The meteorite NWA 7034, nicknamed Black Beauty, has fascinated geologists since it was discovered in the Sahara Desert in 2011.
It fits easily in the hand, weighing just over 300 grams (10.6 ounces), and contains a mix of materials including zircons, which date back nearly 4.5 billion years.
"That makes it one of the oldest rocks studied in the history of geology," Sylvain Bouley, a planetary scientist at France's Paris-Saclay University, told AFP.
Its journey dates back to the solar system's infancy, "about 80 million years after the planets began forming", said Bouley, who co-authored a new study on the meteorite.
Tectonic plates long ago covered up Earth's ancient crust, meaning that "we have lost this primitive history of our planet", Bouley said.
But Black Beauty could offer "an open book on a planet's first moments", he added.

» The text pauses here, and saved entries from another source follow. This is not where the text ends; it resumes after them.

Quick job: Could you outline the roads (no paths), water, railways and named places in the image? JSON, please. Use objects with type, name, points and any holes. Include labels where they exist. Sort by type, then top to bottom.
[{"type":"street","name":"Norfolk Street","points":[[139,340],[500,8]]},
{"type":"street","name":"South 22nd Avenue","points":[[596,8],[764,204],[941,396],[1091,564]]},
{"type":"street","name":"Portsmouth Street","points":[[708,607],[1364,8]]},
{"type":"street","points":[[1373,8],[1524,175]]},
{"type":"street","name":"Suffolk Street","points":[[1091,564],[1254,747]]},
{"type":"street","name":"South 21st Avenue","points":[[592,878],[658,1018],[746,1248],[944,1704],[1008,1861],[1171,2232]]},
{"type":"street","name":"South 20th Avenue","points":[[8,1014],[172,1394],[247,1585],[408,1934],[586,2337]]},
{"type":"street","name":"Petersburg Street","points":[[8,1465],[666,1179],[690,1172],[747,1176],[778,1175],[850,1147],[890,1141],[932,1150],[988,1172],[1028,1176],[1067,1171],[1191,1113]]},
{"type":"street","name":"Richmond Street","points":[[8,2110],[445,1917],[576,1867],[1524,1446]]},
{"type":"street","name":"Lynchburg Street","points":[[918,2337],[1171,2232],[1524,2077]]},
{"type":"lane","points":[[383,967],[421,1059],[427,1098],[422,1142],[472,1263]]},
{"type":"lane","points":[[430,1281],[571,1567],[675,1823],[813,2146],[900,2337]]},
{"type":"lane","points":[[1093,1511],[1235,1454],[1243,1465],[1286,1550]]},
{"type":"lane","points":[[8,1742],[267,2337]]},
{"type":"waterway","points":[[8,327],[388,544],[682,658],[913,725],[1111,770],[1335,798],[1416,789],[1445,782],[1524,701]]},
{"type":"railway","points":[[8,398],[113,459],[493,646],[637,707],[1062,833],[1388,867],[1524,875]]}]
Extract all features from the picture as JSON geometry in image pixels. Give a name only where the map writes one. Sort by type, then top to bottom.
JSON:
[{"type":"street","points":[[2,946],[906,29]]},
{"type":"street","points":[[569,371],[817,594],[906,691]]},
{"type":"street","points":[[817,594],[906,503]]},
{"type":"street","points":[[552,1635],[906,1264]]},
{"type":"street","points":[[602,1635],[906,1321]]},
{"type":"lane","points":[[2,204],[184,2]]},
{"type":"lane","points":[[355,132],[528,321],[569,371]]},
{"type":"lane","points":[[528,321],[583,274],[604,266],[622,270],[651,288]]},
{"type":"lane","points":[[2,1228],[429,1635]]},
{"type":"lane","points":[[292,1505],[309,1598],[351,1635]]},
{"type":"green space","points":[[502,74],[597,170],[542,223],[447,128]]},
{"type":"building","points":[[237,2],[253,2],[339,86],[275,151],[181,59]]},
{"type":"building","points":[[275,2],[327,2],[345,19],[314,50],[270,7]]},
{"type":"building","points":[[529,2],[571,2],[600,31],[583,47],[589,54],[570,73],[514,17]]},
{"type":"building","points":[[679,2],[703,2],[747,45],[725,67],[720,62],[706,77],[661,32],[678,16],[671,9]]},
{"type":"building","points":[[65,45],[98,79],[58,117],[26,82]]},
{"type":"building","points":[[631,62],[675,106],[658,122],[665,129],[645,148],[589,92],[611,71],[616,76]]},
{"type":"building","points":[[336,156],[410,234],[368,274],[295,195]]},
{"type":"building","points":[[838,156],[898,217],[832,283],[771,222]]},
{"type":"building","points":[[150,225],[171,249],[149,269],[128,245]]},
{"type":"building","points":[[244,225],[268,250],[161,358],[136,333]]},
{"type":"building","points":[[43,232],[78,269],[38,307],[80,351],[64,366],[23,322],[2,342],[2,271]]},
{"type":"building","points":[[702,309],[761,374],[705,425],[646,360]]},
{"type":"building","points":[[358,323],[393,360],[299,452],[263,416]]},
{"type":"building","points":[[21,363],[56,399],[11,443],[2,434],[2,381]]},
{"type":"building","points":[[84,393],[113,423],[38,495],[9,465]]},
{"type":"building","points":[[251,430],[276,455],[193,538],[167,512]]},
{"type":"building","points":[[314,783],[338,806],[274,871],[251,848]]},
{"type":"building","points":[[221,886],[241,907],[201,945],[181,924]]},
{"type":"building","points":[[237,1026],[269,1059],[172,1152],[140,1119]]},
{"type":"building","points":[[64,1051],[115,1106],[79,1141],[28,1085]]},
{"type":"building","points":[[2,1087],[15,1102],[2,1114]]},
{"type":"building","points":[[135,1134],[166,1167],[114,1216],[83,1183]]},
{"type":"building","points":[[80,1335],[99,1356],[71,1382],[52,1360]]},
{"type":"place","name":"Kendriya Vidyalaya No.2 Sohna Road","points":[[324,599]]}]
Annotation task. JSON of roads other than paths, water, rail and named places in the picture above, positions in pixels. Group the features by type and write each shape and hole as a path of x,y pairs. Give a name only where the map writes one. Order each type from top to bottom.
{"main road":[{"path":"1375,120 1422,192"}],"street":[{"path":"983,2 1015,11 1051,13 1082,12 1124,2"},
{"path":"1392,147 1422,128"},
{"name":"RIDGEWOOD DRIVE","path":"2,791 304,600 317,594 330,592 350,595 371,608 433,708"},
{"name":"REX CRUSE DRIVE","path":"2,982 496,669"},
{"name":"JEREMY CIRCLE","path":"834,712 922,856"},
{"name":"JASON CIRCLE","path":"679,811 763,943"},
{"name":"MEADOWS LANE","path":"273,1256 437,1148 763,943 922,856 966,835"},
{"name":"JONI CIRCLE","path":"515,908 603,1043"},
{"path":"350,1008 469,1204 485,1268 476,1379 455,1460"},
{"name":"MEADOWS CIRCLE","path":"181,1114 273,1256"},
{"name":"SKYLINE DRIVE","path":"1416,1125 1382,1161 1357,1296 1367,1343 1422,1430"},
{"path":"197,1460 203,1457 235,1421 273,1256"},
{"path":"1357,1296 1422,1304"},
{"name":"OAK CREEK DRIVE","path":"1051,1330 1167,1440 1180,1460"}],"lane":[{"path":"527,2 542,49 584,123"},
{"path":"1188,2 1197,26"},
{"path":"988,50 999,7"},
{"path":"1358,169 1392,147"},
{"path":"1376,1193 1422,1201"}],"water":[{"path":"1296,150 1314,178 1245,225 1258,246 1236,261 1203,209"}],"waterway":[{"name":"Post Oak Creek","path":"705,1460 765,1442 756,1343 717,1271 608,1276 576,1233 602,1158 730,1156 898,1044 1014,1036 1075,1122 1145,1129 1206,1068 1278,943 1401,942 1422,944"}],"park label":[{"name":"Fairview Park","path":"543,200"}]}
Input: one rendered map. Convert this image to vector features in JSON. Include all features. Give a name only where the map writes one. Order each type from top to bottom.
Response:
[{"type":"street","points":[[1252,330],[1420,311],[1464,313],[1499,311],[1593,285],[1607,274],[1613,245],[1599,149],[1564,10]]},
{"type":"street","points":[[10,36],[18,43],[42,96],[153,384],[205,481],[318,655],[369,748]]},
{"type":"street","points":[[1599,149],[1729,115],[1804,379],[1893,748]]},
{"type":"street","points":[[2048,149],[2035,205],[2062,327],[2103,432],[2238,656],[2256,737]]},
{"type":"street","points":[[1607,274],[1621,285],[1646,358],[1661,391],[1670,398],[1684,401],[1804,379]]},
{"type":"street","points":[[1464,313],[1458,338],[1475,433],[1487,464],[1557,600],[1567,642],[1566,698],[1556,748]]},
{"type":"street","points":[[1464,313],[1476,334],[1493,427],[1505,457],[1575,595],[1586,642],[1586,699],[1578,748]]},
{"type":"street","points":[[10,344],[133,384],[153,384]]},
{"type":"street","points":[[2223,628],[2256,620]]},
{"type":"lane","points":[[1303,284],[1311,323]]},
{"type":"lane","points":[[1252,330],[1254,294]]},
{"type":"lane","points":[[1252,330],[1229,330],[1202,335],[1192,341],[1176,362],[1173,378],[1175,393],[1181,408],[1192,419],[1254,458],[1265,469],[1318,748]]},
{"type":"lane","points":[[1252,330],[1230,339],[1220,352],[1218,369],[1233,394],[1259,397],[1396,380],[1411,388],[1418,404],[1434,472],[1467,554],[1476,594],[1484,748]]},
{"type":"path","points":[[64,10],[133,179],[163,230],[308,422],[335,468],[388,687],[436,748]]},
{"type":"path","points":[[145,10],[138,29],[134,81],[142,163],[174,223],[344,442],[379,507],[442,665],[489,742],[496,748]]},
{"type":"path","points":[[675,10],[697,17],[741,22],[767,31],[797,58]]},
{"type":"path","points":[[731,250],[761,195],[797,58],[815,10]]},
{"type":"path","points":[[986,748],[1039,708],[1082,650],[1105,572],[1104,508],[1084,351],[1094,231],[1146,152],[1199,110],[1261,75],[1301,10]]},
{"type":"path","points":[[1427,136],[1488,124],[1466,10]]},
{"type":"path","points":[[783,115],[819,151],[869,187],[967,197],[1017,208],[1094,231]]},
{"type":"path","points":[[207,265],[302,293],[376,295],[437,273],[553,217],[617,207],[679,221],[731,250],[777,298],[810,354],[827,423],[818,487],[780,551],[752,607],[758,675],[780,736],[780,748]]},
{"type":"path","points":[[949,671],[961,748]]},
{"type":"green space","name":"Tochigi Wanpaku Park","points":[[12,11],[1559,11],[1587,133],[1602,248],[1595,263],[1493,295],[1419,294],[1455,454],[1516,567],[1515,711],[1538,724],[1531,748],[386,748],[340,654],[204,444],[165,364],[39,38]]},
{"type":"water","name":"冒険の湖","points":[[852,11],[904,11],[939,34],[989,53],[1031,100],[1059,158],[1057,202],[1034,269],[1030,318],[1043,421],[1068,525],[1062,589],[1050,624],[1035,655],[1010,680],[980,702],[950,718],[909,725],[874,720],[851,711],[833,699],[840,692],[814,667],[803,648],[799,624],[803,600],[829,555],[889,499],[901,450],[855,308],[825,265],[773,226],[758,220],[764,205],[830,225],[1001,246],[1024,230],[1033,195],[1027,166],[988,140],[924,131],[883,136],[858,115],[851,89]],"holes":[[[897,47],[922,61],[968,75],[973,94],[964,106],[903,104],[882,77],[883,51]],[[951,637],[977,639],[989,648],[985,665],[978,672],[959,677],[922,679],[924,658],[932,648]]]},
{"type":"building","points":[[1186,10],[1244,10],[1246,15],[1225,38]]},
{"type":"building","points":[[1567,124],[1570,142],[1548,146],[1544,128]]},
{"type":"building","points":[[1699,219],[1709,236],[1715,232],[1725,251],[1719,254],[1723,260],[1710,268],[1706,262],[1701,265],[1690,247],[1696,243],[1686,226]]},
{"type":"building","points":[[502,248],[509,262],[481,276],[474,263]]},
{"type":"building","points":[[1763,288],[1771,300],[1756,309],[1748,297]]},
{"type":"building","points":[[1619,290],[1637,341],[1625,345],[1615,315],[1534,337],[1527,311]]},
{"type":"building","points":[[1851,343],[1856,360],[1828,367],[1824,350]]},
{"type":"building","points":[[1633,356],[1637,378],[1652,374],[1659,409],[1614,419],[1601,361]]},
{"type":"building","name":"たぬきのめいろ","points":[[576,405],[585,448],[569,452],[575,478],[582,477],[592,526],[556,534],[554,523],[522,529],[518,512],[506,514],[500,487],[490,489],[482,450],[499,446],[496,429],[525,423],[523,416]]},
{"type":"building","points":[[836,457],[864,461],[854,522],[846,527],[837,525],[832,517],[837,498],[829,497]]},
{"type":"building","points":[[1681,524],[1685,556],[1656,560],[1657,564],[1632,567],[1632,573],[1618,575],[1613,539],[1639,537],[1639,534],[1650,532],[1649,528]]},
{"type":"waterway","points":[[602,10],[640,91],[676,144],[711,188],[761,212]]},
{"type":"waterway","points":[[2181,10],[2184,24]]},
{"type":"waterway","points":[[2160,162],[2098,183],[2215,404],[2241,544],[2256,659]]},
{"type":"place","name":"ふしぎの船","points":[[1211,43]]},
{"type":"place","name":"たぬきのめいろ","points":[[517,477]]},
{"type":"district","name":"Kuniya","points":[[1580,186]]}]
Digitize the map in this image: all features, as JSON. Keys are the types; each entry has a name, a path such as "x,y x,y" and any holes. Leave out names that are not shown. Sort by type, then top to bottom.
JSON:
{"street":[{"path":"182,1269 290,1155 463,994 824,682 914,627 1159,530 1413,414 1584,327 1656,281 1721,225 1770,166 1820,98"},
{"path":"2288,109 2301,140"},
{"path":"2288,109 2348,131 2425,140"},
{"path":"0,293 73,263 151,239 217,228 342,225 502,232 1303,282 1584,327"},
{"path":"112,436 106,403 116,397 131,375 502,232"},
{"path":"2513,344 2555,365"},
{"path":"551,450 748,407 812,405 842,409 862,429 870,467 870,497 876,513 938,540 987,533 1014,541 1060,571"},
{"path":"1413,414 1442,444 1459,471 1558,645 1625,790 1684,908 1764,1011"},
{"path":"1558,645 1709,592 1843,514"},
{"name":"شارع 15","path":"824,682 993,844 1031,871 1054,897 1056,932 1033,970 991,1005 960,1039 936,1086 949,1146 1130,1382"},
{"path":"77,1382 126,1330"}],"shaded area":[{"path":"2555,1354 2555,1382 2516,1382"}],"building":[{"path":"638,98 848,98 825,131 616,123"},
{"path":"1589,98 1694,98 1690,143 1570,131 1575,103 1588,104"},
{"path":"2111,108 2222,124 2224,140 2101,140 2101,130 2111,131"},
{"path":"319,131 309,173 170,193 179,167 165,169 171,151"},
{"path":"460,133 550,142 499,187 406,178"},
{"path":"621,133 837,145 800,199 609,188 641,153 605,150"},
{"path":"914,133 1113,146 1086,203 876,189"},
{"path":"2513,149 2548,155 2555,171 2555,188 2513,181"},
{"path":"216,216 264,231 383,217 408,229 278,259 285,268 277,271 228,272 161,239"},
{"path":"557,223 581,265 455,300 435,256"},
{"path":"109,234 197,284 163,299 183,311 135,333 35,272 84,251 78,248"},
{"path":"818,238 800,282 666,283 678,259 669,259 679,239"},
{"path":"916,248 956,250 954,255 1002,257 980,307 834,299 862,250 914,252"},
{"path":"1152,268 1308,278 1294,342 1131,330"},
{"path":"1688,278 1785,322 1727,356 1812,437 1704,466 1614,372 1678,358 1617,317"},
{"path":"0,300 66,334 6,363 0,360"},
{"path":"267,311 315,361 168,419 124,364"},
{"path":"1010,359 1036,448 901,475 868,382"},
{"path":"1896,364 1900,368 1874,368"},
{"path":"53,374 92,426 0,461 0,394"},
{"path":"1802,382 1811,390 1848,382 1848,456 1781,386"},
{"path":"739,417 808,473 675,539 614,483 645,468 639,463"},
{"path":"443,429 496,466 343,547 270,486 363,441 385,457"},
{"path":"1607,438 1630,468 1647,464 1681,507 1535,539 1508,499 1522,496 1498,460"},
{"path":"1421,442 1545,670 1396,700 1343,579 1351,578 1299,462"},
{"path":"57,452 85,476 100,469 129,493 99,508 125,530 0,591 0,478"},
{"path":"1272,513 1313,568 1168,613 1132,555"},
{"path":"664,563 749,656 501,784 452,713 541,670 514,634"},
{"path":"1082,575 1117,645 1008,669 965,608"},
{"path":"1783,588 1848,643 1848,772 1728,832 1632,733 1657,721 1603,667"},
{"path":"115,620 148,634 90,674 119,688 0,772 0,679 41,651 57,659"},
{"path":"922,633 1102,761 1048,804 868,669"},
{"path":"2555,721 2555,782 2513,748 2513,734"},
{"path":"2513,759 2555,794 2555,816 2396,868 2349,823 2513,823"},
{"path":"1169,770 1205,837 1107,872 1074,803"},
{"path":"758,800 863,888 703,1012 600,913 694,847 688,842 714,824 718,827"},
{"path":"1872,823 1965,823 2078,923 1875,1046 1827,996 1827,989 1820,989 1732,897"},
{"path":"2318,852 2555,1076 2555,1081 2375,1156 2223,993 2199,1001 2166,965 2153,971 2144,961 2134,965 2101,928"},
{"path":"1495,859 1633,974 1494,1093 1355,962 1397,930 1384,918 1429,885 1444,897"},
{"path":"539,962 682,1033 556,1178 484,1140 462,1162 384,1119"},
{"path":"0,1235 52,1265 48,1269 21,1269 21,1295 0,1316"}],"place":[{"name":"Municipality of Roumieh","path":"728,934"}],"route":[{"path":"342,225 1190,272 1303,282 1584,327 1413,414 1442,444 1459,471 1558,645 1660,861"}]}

To open that book, a team of researchers at Australia's Curtin University set out to find the meteorite's original home on Mars.
They knew that it was likely an asteroid hitting the red planet that sent Black Beauty shooting up into space.
The impact "had enough force to eject the rocks at very high speed -- more than five kilometres (three miles) a second -- to escape the Martian gravity", Curtin's Anthony Lagain, the lead author of the study in Nature Communications, told AFP.
Such a crater would have to be massive -- at least three kilometres in diameter.
The problem? The pockmarked surface of Mars has around 80,000 craters at least that big.
- Following the clues -
But the researchers had a clue: by measuring Black Beauty's exposure to cosmic rays, they knew it was dislodged from its first home around five million years ago.
"So, we were looking for a crater that was very young and large," Lagain said.
Another clue was that its composition showed it had suddenly heated up around 1.5 million years ago -- likely by the impact of a second asteroid.
The team then created an algorithm and used a supercomputer to trawl through images of 90 million craters taken by a NASA satellite.
That narrowed it down to 19 craters, allowing the researchers to rule out the remaining suspects.
They found that Black Beauty was dug up from its first home by an asteroid that struck around 1.5 billion years ago, forming the 40-kilometre Khujirt crater.
Then a few million years ago, another asteroid hit not far away, creating the 10-kilometre Karratha crater and shooting the Black Beauty towards Earth.
The region in Mars' southern hemisphere is rich in the elements potassium and thorium, just like Black Beauty.
Another factor was that Black Beauty is the only Martian meteorite that is highly magnetised.
"The region where Karratha was found is the most magnetised on Mars," Lagain said.
Known as the Terra Cimmeria—Sirenum province, it is "a relic of the early crustal processes on Mars, and thus, a region of high interest for future missions," the study said.
Bouley pointed to a "bias" in the currently planned missions to Mars in favour of searching for signs of water and life.
But to understand how planets first form would answer some fundamental questions, Lagain said, including "how Earth became such an exceptional planet in the Universe".